It appears NAEP administrators have short memories. At this year’s event, there was no mention of the analysis offered by the experts on last year’s panel. When an audience member asked about the discrepancy between math and reading scores, the NAEP official taking questions merely shrugged. “We don’t seem to know how to move the scores for reading but we do for math,” was all she offered—along with an aside about how the “Reading Wars” seem to be back.

That’s a reference to a debate that erupted in the 1990s about the best way to teach children how to sound out words. Thanks to reporting by radio journalist Emily Hanford, it’s recently become clear that many children still aren’t being taught phonics in the systematic way that is backed by abundant scientific evidence. That news seems to have also reached Education Secretary Betsy DeVos, who spoke at the “NAEP Day” event. In addition to touting school choice as the remedy for low reading scores, DeVos blamed them on teachers, declaring that “America’s educators know what it takes to teach a student to read”—meaning phonics. In fact, that’s the problem: many educators don’t know, due to deficiencies in their training. Nor have they been informed about the need to build knowledge to boost comprehension—which is perhaps an even more widespread problem, and certainly one that has been more overlooked.

....

→ **Parts of the exercise**:
(1) In the passage on NAEP reading scores, whose reporting showed that many children still aren't taught phonics in a systematic way?
(2) Carry on the passage about NAEP reading scores, picking up right after its final sentence.
The records have nothing to do with the passage on NAEP reading scores.

→ **Data records**:

....

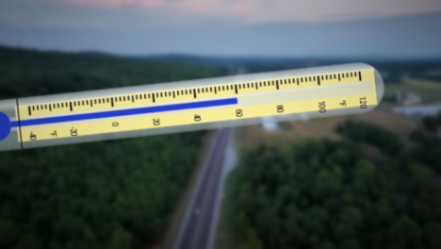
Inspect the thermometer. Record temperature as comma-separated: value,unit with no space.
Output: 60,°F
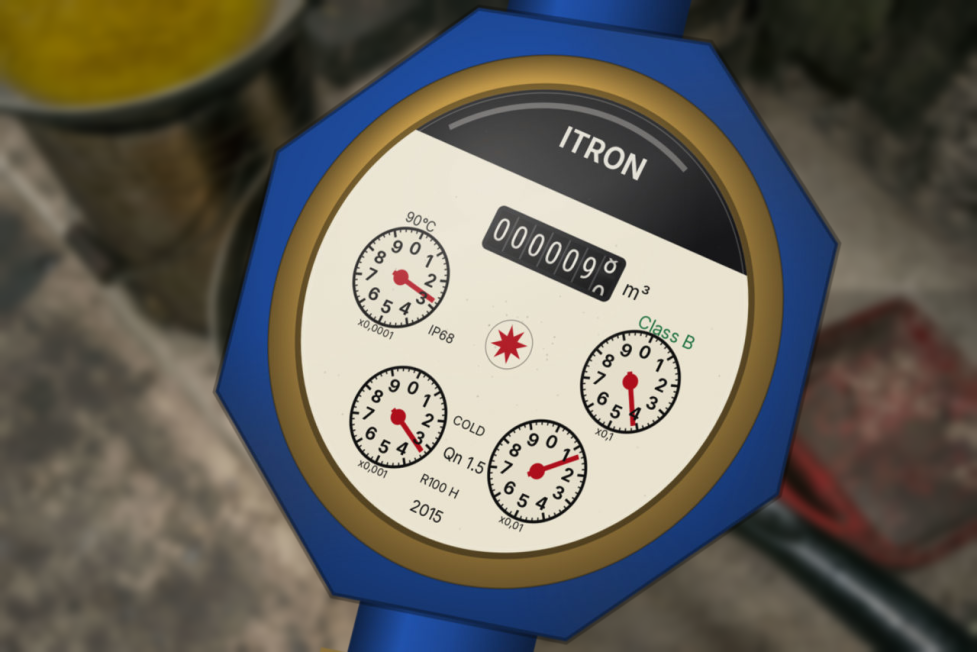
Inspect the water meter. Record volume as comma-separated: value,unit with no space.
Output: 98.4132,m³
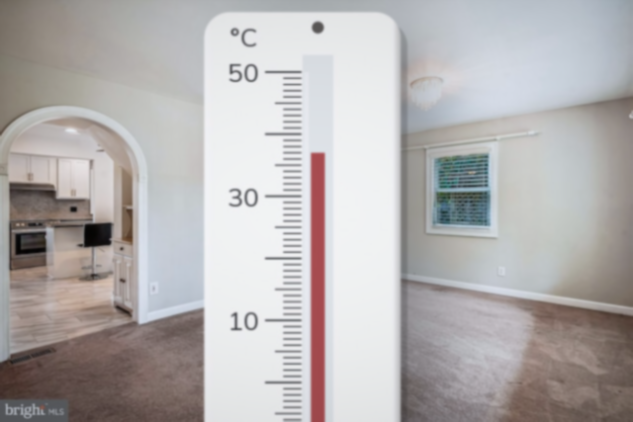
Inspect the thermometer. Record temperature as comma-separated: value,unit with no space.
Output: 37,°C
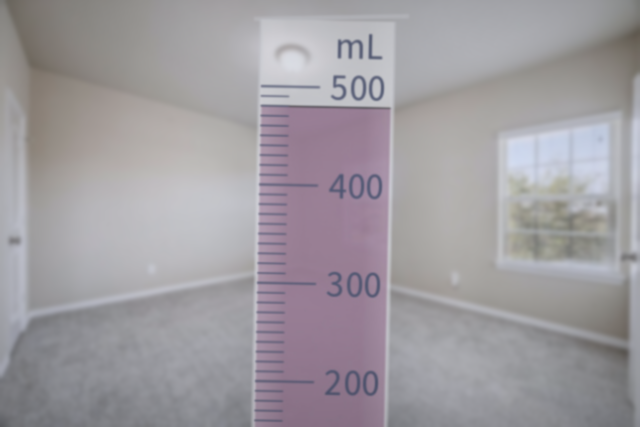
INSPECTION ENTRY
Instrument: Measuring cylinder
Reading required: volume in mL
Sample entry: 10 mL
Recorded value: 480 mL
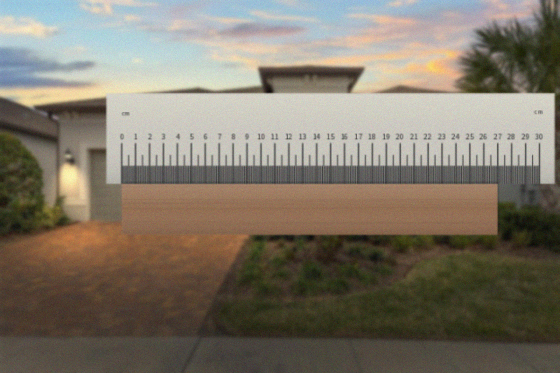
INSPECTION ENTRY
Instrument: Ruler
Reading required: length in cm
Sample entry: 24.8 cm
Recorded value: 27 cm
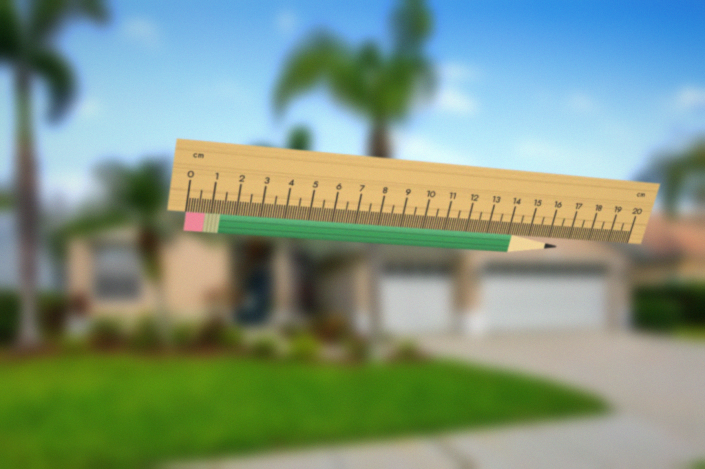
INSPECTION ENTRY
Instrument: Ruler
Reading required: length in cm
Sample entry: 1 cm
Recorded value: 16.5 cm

....

→ **Answers for the exercise**:
(1) Radio journalist Emily Hanford.

(2)
This year’s NAEP Day panel, composed of educators and state education officials, also failed to mention the elephant in the room identified by the panel last year. Although the topic was educational equity, no one brought up the difference in access to knowledge between kids from wealthier, more educated families and their less privileged peers—or the fact that schools are failing to build knowledge for the children who need it most. Instead, the panelists urged the usual recommendations: the need to have high expectations for all students, the importance of basing interventions on data.

Those exhortations sound good. But if teachers don’t provide students with the information they need to meet high expectations, and if the data they rely on leads only to a doubling down on the comprehension “skills” it purports to measure—as is usually the case–reading scores will stay low and the gap between students at the top and bottom will persist. School choice won’t help either, unless there are more choices that include knowledge-building curricula and an easier way to identify them. And while the pundits and officials continue to overlook a root cause of the problem, untold numbers of students will continue to suffer.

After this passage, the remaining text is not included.